Este despliegue es solo una pieza del «Plan Kukulcán», la estrategia federal que también blindará a la Ciudad de México y Monterrey. En el Estadio Azteca y el «Gigante de Acero», la Sedena y la Guardia Nacional aplicarán perímetros de seguridad similares, sumando casi 100 mil elementos en todo el país. La meta es clara: usar algoritmos de reconocimiento facial y detección de riesgos para anticipar incidentes médicos o altercados antes de que escalen.
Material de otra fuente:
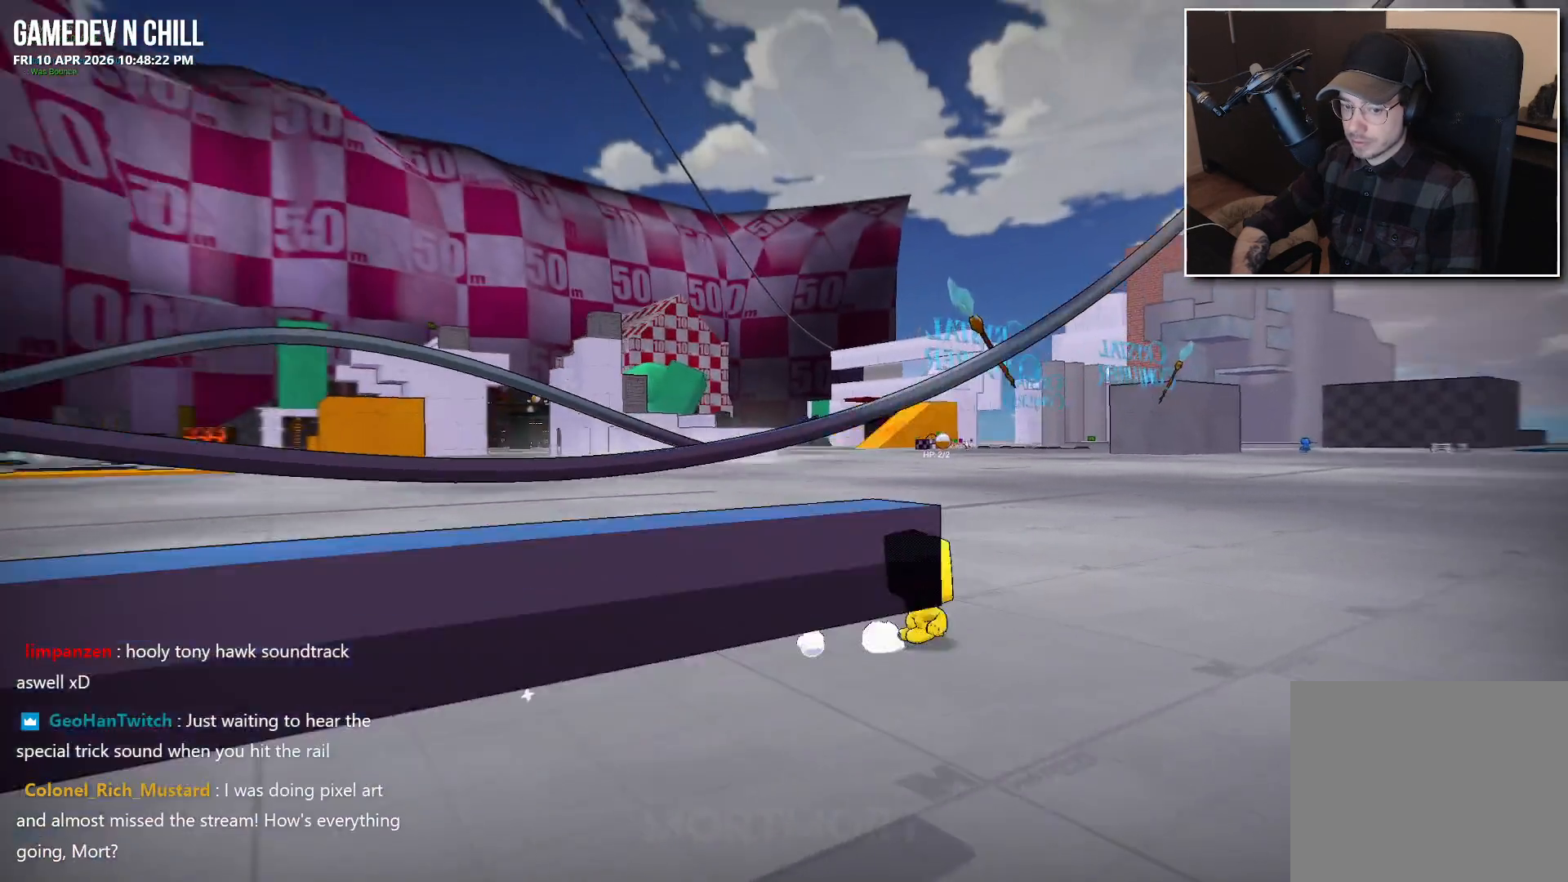
{"buttons": [], "left_stick": "center", "right_stick": "center", "events": [[467, "right_stick", "center"]]}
Un punto clave en las tres ciudades será el «escudo antidrones» operado por el Ejército. Mediante equipos portátiles que parecen salidos de una película de ciencia ficción, las autoridades podrán detectar y bloquear cualquier aeronave no autorizada a 3 kilómetros a la redonda. Este sistema neutraliza la señal del dron invasor, obligándolo a aterrizar o regresar a su punto de origen, protegiendo así el espacio aéreo de posibles ataques o espionaje no oficial.
Finalmente, este operativo establece reglas estrictas para los civiles: el uso de drones recreativos estará prohibido cerca de estadios, hoteles y Fan Fests. Las autoridades ya coordinan con la FIFA para que estas restricciones sean informadas con antelación, asegurando que la tecnología trabaje a favor de la paz. Con esta infraestructura, México busca proyectar una imagen de vanguardia, donde la innovación cuida a la afición desde el cielo mientras el fútbol brilla en la cancha.